The task:
In the records that follow, the lines from the one containing "You can listen to the" to the one containing "TIPS FOR READING", inclusive, are to be given again exactly.
***** Dataset *****
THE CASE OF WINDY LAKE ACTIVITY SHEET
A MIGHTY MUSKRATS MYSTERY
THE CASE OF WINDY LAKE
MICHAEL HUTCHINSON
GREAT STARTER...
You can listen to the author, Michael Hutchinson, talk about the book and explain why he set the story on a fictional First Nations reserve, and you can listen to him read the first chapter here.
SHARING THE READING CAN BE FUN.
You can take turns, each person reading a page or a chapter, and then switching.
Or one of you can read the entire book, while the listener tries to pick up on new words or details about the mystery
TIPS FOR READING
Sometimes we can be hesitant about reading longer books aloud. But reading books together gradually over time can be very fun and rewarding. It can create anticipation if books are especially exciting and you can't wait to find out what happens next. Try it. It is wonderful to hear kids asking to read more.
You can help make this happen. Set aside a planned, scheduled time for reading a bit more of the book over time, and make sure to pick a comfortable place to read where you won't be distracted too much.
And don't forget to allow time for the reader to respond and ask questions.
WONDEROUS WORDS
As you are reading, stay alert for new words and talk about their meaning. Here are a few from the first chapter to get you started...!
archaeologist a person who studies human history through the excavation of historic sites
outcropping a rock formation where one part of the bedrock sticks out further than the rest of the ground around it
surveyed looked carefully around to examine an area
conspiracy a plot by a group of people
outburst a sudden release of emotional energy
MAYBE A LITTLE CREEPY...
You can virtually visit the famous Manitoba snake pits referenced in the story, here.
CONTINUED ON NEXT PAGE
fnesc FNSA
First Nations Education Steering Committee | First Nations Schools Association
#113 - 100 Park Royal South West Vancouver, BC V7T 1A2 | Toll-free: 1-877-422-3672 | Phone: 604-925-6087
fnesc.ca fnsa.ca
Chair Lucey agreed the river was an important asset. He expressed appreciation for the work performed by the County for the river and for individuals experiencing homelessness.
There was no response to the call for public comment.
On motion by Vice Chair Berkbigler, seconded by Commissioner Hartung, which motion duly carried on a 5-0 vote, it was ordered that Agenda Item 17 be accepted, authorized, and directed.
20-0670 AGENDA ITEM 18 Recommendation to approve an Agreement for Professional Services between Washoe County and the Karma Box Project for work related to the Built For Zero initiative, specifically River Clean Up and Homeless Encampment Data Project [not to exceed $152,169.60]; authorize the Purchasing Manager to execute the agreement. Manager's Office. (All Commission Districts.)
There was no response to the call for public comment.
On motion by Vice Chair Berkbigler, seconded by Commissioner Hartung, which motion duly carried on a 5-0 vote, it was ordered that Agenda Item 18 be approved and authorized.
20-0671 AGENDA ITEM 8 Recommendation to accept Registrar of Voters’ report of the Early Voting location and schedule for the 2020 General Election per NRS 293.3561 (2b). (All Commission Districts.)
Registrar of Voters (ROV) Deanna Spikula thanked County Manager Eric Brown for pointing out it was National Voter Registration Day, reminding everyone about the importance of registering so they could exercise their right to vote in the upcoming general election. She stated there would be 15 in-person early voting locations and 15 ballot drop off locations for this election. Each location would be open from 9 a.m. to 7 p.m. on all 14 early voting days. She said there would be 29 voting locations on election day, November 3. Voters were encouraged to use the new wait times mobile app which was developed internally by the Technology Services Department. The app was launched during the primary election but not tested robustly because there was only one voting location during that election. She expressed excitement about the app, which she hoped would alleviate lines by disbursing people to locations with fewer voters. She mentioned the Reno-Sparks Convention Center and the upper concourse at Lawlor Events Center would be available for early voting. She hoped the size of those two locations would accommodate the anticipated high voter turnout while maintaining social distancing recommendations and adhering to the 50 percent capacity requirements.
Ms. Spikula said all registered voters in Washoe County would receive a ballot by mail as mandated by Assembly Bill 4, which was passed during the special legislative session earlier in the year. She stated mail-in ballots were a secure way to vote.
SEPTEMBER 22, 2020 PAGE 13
*****
Solved exercise:
You can listen to the author, Michael Hutchinson, talk about the book and explain why he set the story on a fictional First Nations reserve, and you can listen to him read the first chapter here.
SHARING THE READING CAN BE FUN.
You can take turns, each person reading a page or a chapter, and then switching.
Or one of you can read the entire book, while the listener tries to pick up on new words or details about the mystery
TIPS FOR READING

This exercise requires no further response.